Set of tasks
#1 Copy out the essay on ion channel disorders without any change, from "Name of Disorder: Ion" down to "in the membrane.".
#2 In the essay on ion channel disorders, what may a patient develop if a dysfunctional channel is expressed in the hippocampus?

Exercise passage
■ ■ ■

Download Ion channel disorders by Dr Susan Tomlinson

Name of Disorder: Ion Channel Disorders
Essay Title: Ion Channel Disorders
Author: Dr Susan Tomlinson
Institution: University of Sydney
Date: 27 June, 2014
Nerve and muscle cell membranes have the unique feature of being
electrically active. Ion channels are membrane-bound proteins which allow the
passage of charged particles (ions) across the membrane of nerve cells and
maintain the electrical activity of the membrane. Dysfunction of ion channels (either
genetic or acquired) can result in abnormal nerve excitability. The symptoms of ion
channel dysfunction in the nervous system are widely varied and depend upon the
site of the specific channel affected, and the role of that channel in the membrane.
For example, if a dysfunctional channel is expressed in the hippocampus in the
brain, a patient may develop seizures. If a different channel situated in muscle is
dysfunctional, muscle paralysis may ensue.
Neurological features caused by ion channel dysfunction include seizures,
ataxia, migraine, pain, muscle weakness, epilepsy and stroke-like symptoms. Such
disorders may be due to mutations in a single ion channel gene, or due to
development of an autoimmune antibody directed against an ion channel. Genetic
channelopathies are ideal disease models in which to study the effect of a single
channel in vivo. For example, almost all single-gene epilepsies are due to mutations
in genes which encode ion channels and great insights into the seizure generation
has been achieved through study of these conditions. While single-gene epilepsies
are still rare, it is likely that susceptibility to idiopathic epilepsy is due to complex
inheritance of ion channel genes, with the nett result being instability of nerve
membrane. Furthermore, a significant proportion of medications prescribed by
neurologists exert effects by modifying ion channel function. Many of these
pharmacologic agents were developed prior to our understanding of how channel
dysfunction can result in neurological symptoms. Hence, an understanding of ion
channel function and disorders is relevant to every subspecialty in neurology.

■ ■ ■

Material shown
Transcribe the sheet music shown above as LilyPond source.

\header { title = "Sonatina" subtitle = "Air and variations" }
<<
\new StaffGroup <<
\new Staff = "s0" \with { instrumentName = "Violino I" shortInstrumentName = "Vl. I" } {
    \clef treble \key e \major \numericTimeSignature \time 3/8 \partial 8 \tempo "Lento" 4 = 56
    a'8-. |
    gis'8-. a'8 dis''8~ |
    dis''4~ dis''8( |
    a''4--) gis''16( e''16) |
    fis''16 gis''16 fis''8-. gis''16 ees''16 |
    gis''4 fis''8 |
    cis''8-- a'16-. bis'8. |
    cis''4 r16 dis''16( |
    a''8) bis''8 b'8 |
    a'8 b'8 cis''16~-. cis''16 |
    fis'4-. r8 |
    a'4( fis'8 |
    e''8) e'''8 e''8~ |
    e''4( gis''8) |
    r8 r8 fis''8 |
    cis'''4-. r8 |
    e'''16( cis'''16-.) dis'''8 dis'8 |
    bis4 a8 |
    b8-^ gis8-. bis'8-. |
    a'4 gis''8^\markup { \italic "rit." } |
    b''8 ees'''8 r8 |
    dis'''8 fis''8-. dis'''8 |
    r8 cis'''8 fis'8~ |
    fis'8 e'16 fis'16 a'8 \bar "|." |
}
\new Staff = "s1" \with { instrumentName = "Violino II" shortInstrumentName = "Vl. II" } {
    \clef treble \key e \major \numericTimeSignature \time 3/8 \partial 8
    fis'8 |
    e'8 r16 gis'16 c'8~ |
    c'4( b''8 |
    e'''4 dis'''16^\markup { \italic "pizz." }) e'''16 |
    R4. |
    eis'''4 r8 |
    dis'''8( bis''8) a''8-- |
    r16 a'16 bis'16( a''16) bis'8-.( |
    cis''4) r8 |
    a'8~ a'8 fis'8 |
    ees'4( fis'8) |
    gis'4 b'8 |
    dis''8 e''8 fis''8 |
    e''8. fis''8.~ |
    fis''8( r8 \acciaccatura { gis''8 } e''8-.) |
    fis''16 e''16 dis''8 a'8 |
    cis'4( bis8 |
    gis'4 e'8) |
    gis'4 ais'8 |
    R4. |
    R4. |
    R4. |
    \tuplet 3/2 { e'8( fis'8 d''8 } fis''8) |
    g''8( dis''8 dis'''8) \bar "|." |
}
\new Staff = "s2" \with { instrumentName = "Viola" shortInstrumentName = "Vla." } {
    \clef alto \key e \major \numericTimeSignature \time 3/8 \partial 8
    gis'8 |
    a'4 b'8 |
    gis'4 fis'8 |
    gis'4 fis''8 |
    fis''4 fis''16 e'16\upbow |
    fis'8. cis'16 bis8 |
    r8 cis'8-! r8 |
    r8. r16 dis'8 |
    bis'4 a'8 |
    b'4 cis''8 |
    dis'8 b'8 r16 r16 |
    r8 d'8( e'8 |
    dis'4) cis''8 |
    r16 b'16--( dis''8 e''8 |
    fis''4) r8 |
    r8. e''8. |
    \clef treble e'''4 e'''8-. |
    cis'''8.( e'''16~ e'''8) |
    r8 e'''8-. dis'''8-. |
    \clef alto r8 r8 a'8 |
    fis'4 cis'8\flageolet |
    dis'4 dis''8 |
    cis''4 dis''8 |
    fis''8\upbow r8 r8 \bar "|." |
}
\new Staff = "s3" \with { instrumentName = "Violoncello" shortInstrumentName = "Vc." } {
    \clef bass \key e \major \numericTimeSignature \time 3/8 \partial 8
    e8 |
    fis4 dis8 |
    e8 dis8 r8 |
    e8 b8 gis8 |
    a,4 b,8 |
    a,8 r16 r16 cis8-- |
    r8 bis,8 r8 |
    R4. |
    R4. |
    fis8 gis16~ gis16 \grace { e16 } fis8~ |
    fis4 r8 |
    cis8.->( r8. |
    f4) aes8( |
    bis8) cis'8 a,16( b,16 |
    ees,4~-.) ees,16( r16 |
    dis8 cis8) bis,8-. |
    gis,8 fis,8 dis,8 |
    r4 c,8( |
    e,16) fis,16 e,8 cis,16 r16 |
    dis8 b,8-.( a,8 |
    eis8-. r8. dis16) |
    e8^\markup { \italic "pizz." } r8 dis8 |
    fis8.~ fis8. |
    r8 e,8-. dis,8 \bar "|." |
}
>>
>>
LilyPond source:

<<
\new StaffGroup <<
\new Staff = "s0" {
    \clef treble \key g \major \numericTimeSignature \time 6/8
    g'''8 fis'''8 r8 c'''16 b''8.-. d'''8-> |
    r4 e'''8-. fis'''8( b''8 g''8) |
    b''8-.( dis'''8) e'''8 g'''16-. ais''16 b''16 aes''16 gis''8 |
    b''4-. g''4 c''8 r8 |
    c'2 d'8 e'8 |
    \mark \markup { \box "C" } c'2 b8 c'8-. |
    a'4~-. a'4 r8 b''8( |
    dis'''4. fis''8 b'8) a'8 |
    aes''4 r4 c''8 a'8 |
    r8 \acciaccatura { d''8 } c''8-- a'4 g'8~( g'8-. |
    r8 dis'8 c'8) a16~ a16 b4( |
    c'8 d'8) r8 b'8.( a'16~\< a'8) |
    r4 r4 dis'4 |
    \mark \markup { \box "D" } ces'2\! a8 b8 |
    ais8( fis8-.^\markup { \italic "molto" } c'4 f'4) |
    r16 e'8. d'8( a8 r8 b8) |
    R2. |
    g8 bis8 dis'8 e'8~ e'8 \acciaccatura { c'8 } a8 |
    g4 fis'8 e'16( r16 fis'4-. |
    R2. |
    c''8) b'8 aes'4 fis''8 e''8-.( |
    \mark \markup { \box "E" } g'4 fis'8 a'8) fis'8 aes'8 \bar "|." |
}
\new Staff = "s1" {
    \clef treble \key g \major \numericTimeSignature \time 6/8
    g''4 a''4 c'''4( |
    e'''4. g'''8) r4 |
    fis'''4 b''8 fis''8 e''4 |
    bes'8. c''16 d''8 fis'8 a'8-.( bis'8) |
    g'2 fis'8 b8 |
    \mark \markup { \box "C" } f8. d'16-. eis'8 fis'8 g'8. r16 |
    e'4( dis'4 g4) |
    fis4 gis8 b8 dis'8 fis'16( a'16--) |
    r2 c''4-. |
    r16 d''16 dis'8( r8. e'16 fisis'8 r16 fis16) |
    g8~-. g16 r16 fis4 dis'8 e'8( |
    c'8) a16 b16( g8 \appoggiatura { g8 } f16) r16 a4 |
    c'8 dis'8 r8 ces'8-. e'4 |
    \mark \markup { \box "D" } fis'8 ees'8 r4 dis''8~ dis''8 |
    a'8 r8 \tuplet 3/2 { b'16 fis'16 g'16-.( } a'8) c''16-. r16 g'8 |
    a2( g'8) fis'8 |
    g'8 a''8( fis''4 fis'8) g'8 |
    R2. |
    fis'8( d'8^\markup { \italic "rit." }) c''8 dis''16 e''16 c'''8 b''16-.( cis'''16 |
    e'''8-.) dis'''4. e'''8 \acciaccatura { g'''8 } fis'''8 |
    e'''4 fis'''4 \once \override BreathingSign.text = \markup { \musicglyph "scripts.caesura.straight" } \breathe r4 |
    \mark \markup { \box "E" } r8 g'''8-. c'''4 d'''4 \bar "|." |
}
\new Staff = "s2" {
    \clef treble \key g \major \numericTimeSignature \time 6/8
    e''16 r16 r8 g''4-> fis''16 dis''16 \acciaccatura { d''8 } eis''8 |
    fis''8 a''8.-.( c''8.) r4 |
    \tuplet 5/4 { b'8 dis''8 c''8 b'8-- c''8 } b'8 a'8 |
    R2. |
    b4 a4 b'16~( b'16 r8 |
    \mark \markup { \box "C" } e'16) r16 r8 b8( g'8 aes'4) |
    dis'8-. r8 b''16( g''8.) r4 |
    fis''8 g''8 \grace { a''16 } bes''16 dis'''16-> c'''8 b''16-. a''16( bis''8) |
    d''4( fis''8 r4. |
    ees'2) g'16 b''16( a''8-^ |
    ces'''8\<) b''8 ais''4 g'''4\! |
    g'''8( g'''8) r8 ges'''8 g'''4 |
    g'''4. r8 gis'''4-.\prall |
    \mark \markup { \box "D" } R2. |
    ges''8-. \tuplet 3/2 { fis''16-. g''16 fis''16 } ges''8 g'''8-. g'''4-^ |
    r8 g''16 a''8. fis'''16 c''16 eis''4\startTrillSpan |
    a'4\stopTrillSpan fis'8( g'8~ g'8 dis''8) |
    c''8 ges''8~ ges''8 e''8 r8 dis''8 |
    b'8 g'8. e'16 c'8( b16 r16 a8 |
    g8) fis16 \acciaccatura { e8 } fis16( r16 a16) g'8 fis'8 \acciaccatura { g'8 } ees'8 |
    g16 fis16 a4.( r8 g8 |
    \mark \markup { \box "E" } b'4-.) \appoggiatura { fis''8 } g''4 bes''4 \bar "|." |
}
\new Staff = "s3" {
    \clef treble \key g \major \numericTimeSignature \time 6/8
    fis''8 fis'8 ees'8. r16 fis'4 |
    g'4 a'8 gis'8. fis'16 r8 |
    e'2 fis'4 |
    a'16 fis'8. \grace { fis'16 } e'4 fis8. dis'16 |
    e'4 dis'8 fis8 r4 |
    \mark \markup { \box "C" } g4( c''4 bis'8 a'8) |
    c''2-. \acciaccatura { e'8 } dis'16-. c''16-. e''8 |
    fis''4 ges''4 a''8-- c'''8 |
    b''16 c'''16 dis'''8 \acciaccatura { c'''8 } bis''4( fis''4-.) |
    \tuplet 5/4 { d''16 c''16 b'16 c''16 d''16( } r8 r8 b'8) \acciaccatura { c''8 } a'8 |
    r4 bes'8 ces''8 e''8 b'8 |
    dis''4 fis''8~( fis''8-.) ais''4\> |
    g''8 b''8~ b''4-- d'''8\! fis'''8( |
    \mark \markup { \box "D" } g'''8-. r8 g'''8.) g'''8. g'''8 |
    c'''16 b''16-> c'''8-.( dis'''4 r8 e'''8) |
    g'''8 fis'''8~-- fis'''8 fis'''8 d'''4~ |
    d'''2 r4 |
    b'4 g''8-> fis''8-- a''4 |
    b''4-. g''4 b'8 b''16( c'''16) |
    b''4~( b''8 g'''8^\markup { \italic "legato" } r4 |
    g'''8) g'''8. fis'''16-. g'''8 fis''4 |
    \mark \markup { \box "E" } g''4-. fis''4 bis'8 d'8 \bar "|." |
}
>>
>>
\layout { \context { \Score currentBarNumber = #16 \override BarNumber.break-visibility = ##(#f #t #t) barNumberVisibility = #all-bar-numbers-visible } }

■ ■ ■

Exercise results
#1
Name of Disorder: Ion Channel Disorders
Essay Title: Ion Channel Disorders
Author: Dr Susan Tomlinson
Institution: University of Sydney
Date: 27 June, 2014
Nerve and muscle cell membranes have the unique feature of being
electrically active. Ion channels are membrane-bound proteins which allow the
passage of charged particles (ions) across the membrane of nerve cells and
maintain the electrical activity of the membrane. Dysfunction of ion channels (either
genetic or acquired) can result in abnormal nerve excitability. The symptoms of ion
channel dysfunction in the nervous system are widely varied and depend upon the
site of the specific channel affected, and the role of that channel in the membrane.

#2 Seizures.